BAB 2 Bentuk Permintaan Maaf

3.6K 322 197
                                    


Vio menyulut ujung rokoknya. Menghisapnya dalam dan mengembuskannya kasar. Dia kini sedang duduk di teras depan. Di lantai marmer yang terasa sangat dingin malam ini. Kakinya ia pijakkan pada tanah berlapis batu-batu tumpul yang sengaja dibuat untuk terapi, katanya. Kepalanya ia sandarkan pada tiang di samping kirinya. Wajahnya mengadah pada langit gelap di atas sana. Tak ada bintang, seperti akan hujan.

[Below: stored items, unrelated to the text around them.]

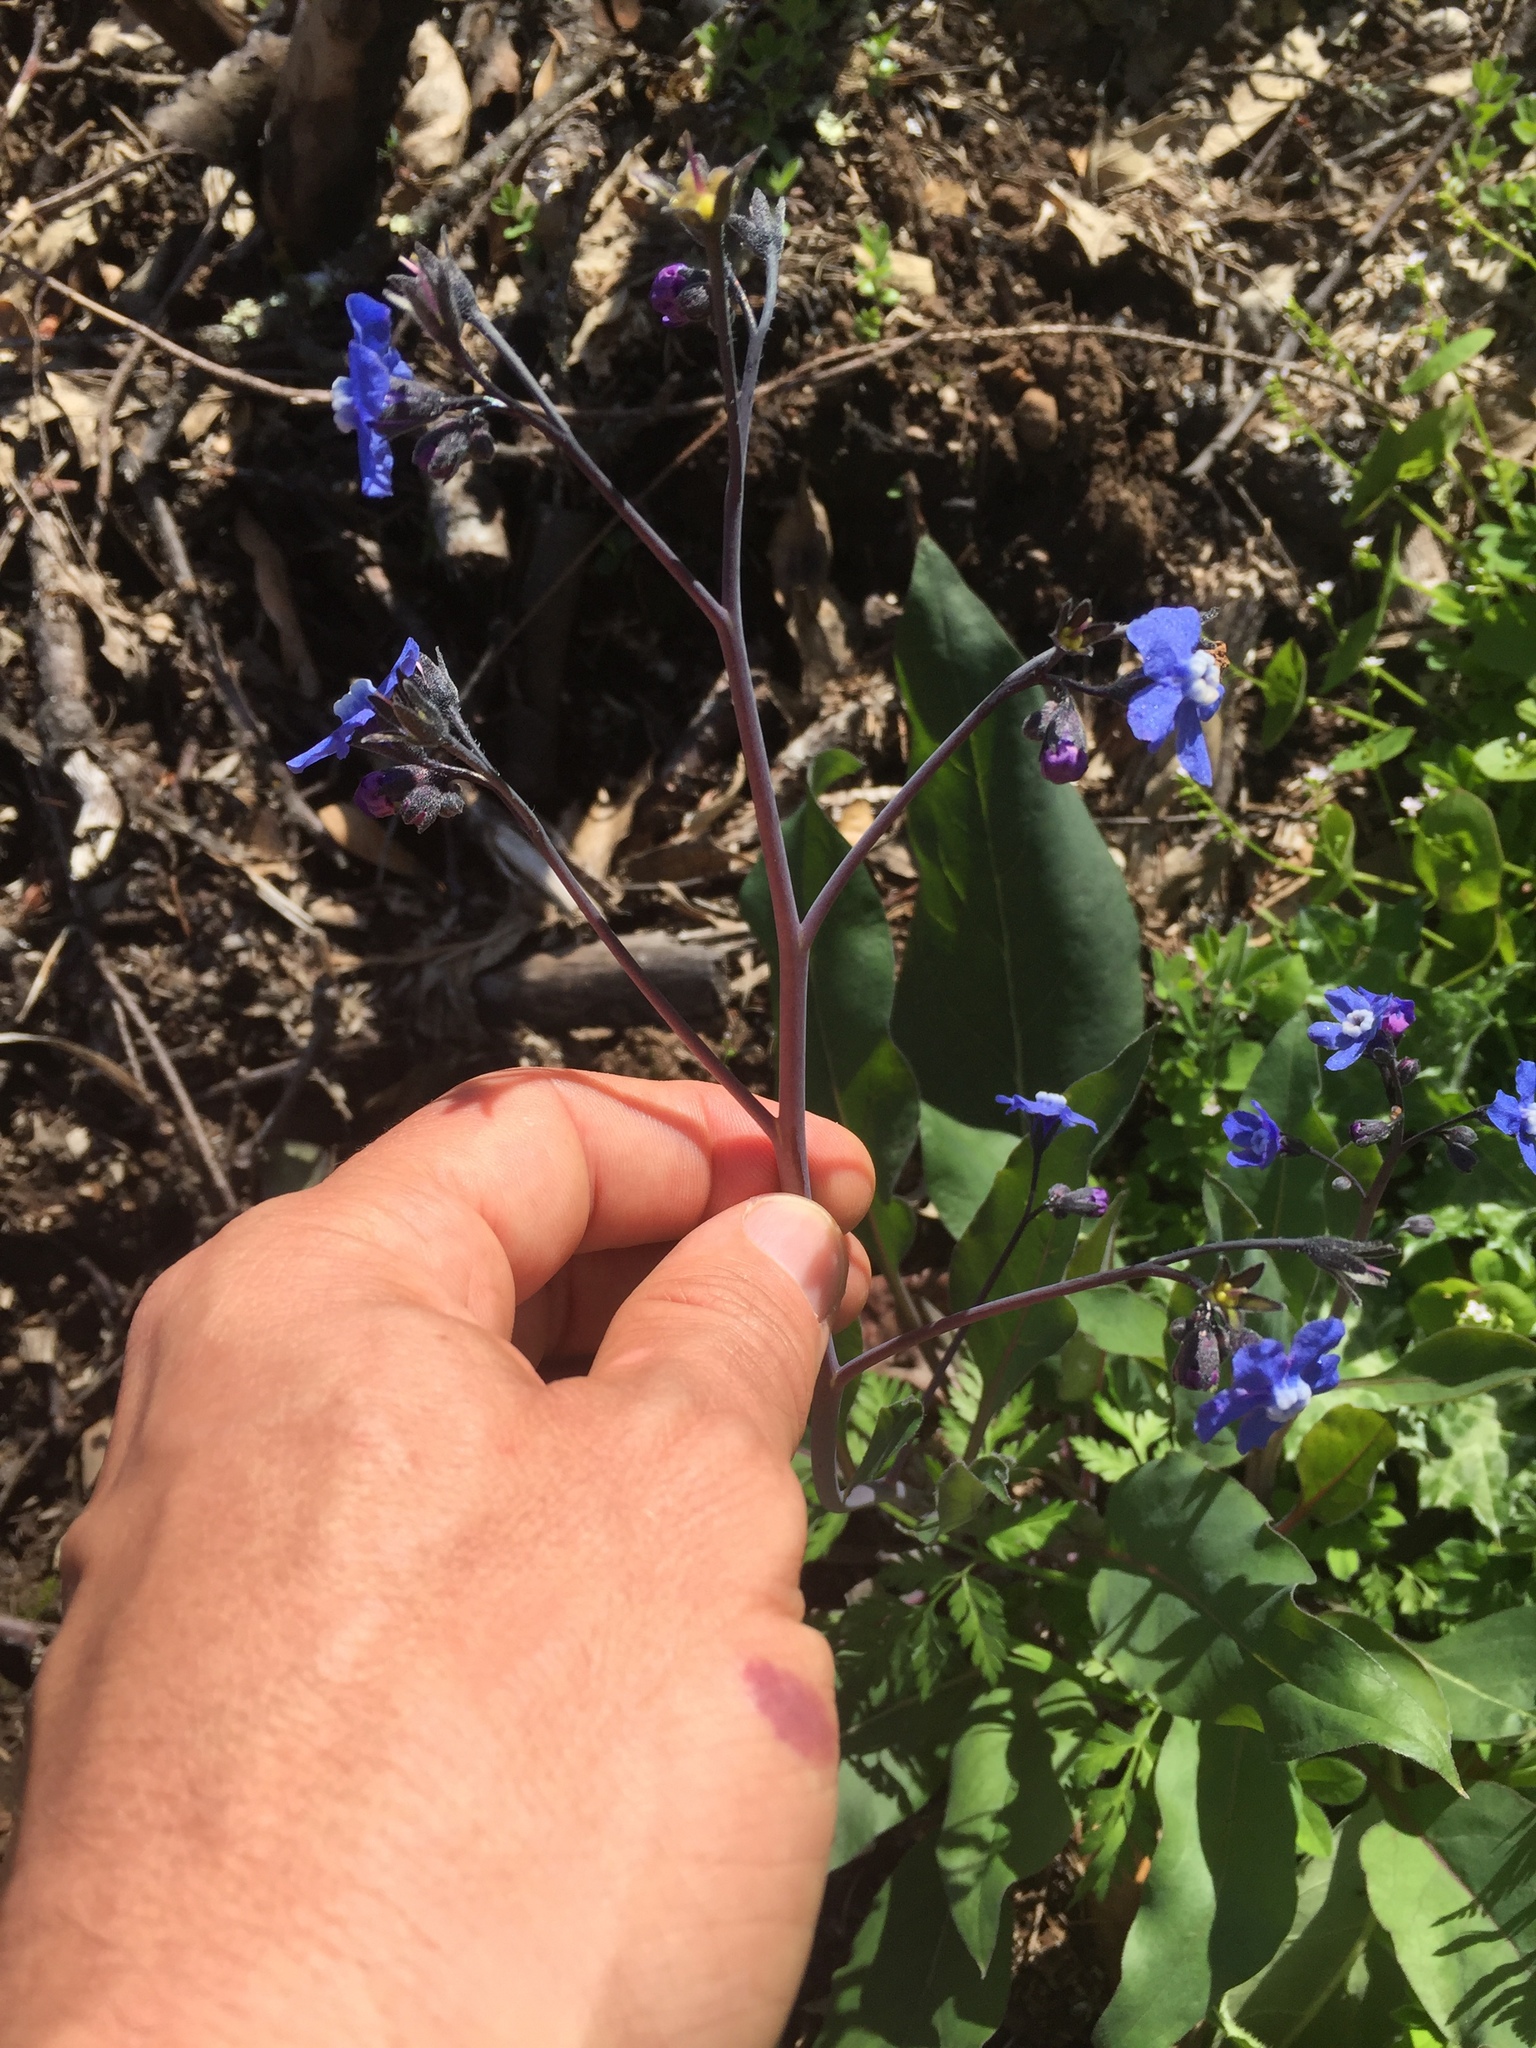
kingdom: Plantae
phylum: Tracheophyta
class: Magnoliopsida
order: Boraginales
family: Boraginaceae
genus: Adelinia
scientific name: Adelinia grande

Diskusi alot nan kolot orang-orang dewasa tadi, benar-benar membuat Vio merasa malu. Malu memiliki keluarga besar yang memilih berdiskusi menggunakan otot dari pada otak. Tak ada yang mau mengalah. Mereka asik berdebat. Debat yang tak ada gunanya, hanya menghabiskan tenaga. Benar-benar sangat memalukan!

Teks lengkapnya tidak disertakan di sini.